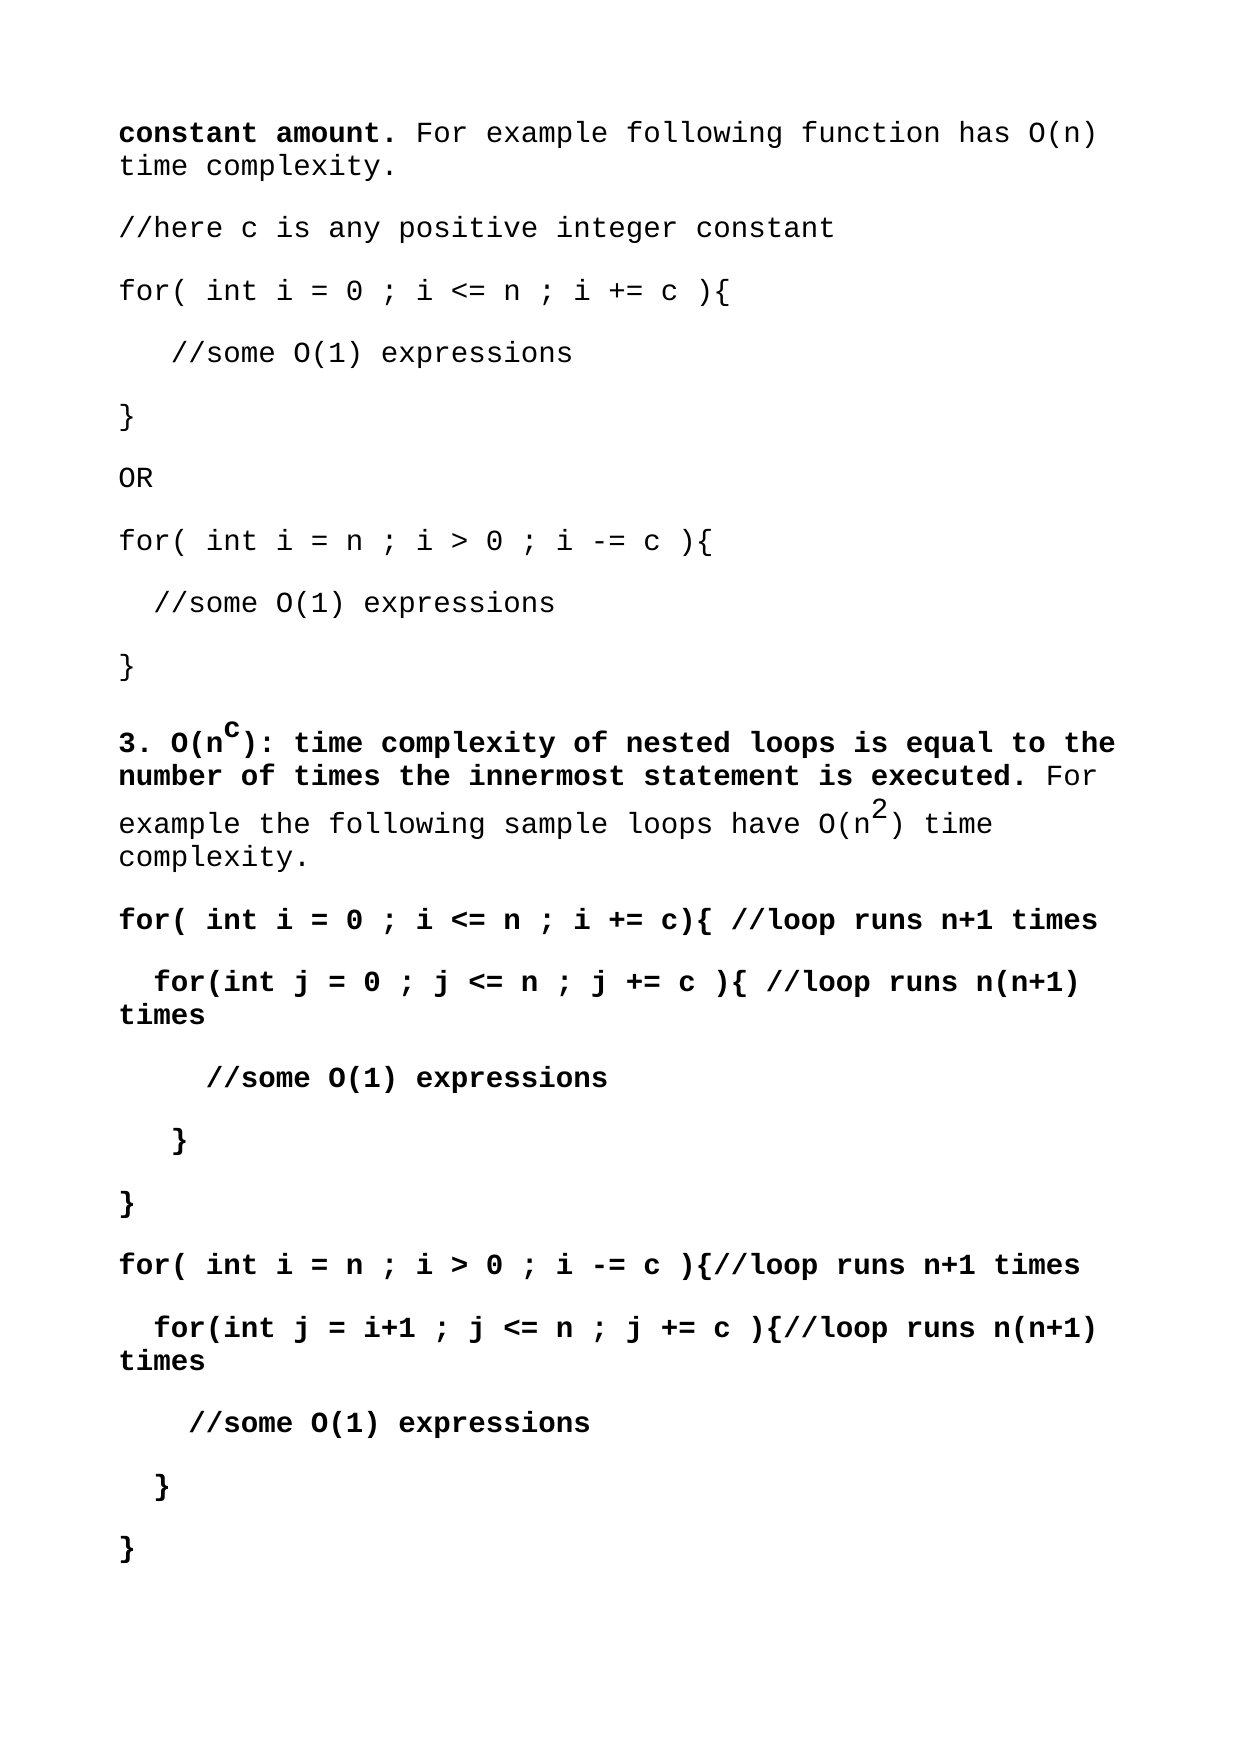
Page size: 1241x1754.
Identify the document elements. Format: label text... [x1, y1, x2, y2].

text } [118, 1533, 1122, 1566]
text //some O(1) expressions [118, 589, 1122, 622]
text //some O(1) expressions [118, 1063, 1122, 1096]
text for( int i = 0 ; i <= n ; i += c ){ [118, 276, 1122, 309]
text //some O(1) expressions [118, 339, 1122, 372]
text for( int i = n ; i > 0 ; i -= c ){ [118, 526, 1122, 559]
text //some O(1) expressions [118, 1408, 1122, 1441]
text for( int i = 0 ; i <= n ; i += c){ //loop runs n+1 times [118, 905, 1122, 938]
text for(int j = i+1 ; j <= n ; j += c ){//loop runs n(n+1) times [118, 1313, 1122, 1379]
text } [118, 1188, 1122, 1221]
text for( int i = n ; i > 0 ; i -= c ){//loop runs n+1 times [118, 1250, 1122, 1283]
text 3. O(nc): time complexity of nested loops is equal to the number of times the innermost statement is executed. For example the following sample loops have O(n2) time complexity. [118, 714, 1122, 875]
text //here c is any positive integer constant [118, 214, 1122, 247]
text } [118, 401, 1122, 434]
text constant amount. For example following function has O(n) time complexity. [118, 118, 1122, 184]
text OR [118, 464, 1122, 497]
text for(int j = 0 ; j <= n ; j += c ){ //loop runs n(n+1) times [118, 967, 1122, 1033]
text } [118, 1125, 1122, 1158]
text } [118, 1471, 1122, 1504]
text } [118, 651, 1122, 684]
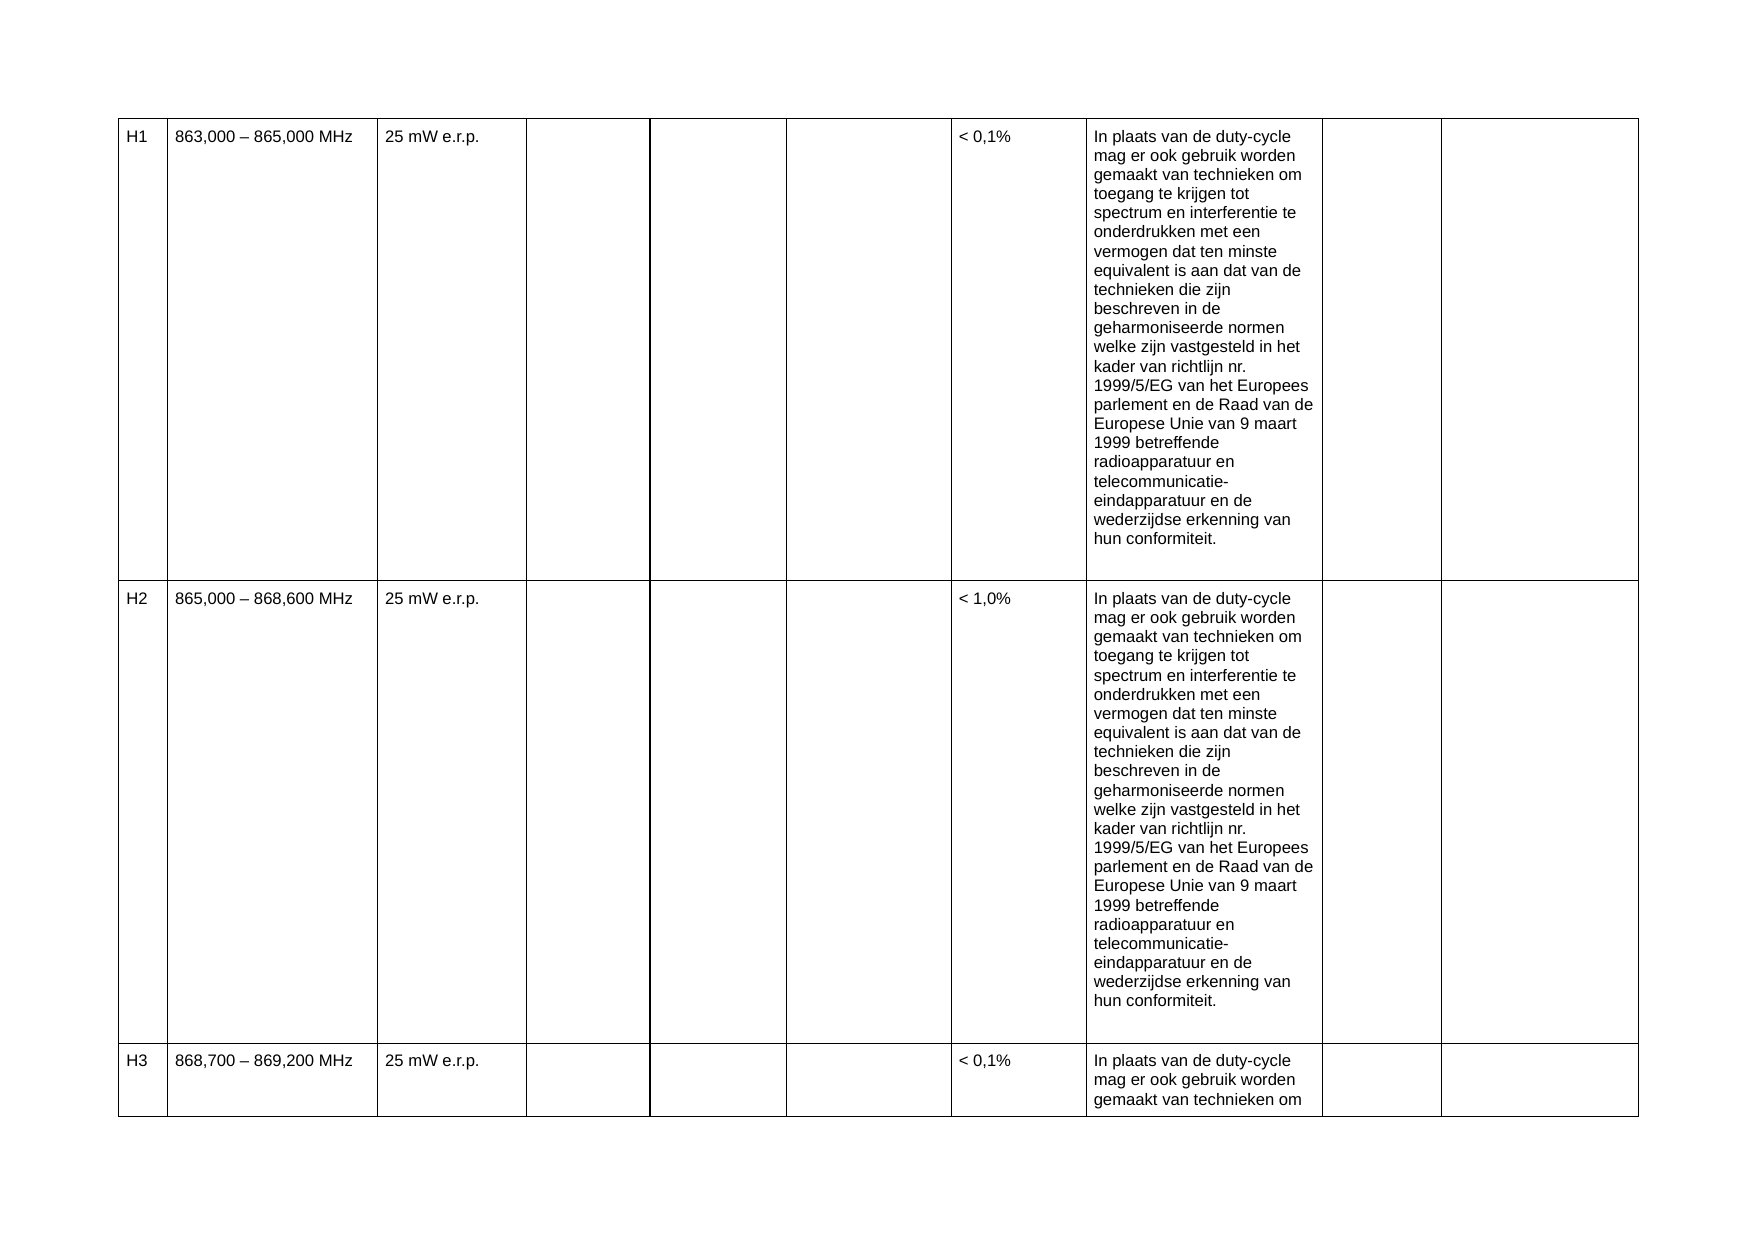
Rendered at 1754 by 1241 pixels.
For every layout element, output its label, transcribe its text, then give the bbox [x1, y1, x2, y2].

What to produce: Copy the entries above word for word, leaving out the pictures.

Task output:
Page size: 1241x1754.
Identify the document elements. Format: label text... [x1, y1, x2, y2].

text } [118, 1533, 1122, 1566]
text //some O(1) expressions [118, 589, 1122, 622]
text //some O(1) expressions [118, 1063, 1122, 1096]
text for( int i = 0 ; i <= n ; i += c ){ [118, 276, 1122, 309]
text //some O(1) expressions [118, 339, 1122, 372]
text for( int i = n ; i > 0 ; i -= c ){ [118, 526, 1122, 559]
text //some O(1) expressions [118, 1408, 1122, 1441]
text for( int i = 0 ; i <= n ; i += c){ //loop runs n+1 times [118, 905, 1122, 938]
text for(int j = i+1 ; j <= n ; j += c ){//loop runs n(n+1) times [118, 1313, 1122, 1379]
text } [118, 1188, 1122, 1221]
text for( int i = n ; i > 0 ; i -= c ){//loop runs n+1 times [118, 1250, 1122, 1283]
text 3. O(nc): time complexity of nested loops is equal to the number of times the innermost statement is executed. For example the following sample loops have O(n2) time complexity. [118, 714, 1122, 875]
text //here c is any positive integer constant [118, 214, 1122, 247]
text } [118, 401, 1122, 434]
text constant amount. For example following function has O(n) time complexity. [118, 118, 1122, 184]
text OR [118, 464, 1122, 497]
text for(int j = 0 ; j <= n ; j += c ){ //loop runs n(n+1) times [118, 967, 1122, 1033]
text } [118, 1125, 1122, 1158]
text } [118, 1471, 1122, 1504]
text } [118, 651, 1122, 684]
Rendered at 1754 by 1241 pixels.
For every layout element, output its label, transcribe its text, then give the bbox [x1, y1, x2, y2].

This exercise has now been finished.